Article • 3 min read
Customer service agents finally get the recognition they deserve
It’s been another year of high stress and raised customer expectations. That’s why this Customer Service Week is a great time to give your support teams a high five for a job well done.
著者: Suzanne Barnecut, Director, Content Marketing
更新日: October 2, 2024
Examples of bad customer behavior are typically what make for breaking news in the world of customer service. These are the kind of stories we’ve seen more frequently throughout the past few years as staffing and supply shortages mount and consumer stress levels run rampant.
More than a lack of gratitude or a bit of unpleasantness, many frontline customer service agents have faced truly difficult scenarios. Last year, industry expert Blake Morgan recounted in Forbes several incidents of customer violence on flights or down the aisles of Target, prompting the impacted brands to put measures in place to protect staff. And Netomi’s 2022 State of Customer Service report revealed that 33 percent of customers have screamed or sworn at agents, and 5 percent have taken it even further by threatening an agent’s job or threatening to assault an agent physically.
That’s not okay.
Customer service agents are so often the unsung heroes, whose core mission is to right a situation and provide a great experience. Yet we consumers forget this when we message, chat, email, or call a company in a moment of annoyance. In recent research from Zendesk, 66 percent of companies reported that customers are less patient—meanwhile, customer support activity volume climb.
Celebrate good service
While it’s great to celebrate in the best of times, it’s also important to champion wins when the going gets tough. For this year’s International Customer Service Week, we had some fun manifesting the types of headlines we’d love to see more often. Here are a few examples:
Often, it’s the customer service agent who tempers the customer’s behavior, transforming a problem into an easy, personal conversation. When that happens, customers respond in turn.
The first thing we can do to celebrate our support teams is to invest in their everyday well-being and job success, as it is the agent experience that underpins the customer experience.

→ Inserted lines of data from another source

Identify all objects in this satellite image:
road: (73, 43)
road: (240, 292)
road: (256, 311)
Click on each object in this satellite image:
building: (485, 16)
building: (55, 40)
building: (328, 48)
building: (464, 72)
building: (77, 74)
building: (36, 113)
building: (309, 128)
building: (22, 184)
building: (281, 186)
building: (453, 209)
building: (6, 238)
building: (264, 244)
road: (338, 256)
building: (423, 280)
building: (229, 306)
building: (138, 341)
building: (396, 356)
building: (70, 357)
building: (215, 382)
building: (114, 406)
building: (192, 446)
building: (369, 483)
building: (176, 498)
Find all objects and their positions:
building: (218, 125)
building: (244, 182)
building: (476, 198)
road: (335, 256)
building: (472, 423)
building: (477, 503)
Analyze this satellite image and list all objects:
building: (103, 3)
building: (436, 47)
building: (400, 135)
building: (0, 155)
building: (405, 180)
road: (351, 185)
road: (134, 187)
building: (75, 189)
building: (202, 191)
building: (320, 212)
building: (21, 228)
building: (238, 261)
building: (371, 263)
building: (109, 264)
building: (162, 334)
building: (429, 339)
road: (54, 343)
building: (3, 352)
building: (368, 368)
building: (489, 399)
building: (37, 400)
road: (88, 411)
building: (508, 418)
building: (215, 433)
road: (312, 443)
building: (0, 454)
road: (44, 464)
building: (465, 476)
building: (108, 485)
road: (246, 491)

Keep the high fives coming
At Zendesk, we believe that appreciating our excellent customer service teams should be a year-round endeavor. But we also love to celebrate specific moments in time. As we close out Customer Service Week, here are a few ways our Advocacy org celebrated:
- Volunteering through our Benevity platform and our Advocacy for Good program
- Spending time as a team, bonding over a competitive digital trivia match
- Participating in wellness initiatives including online yoga and meditation, an Origami class, and other global agent-run wellness sessions
- Receiving company-wide thank yous and virtual high fives via a dedicated Slack channel and Jamboard
Expensing a meal, or opting to pay it forward to an organization in need
In 2022, our advocates were also “customer zero”—working within a completely rearchitected instance of Zendesk, built on our latest technology. This was a large project that involved a lot of change, and change management, and that lays the groundwork for the next generation of support.
“This past year we put a heavy focus on being a role model of our own methodologies, and truthfully, it’s not easy being customer zero,” shares Caitlin Keohane, SVP of Global Customer Advocacy. “We ask our advocates to provide best-in-class front-line support to our customers, and we also want them to share their learnings with the entire company—what worked well, where there was friction, and what would allow us to better serve our customers—so that Zendesk continues to be a platform that all agents love.”
It’s a tall order—for everyone. So we encourage you to celebrate now, and also to find ways to continue recognizing great support. Keep the high fives coming—to your team, and to the brands and service agents you admire or interact with who are doing a fantastic job. Because great service matters, and so many agents are giving newsworthy performances.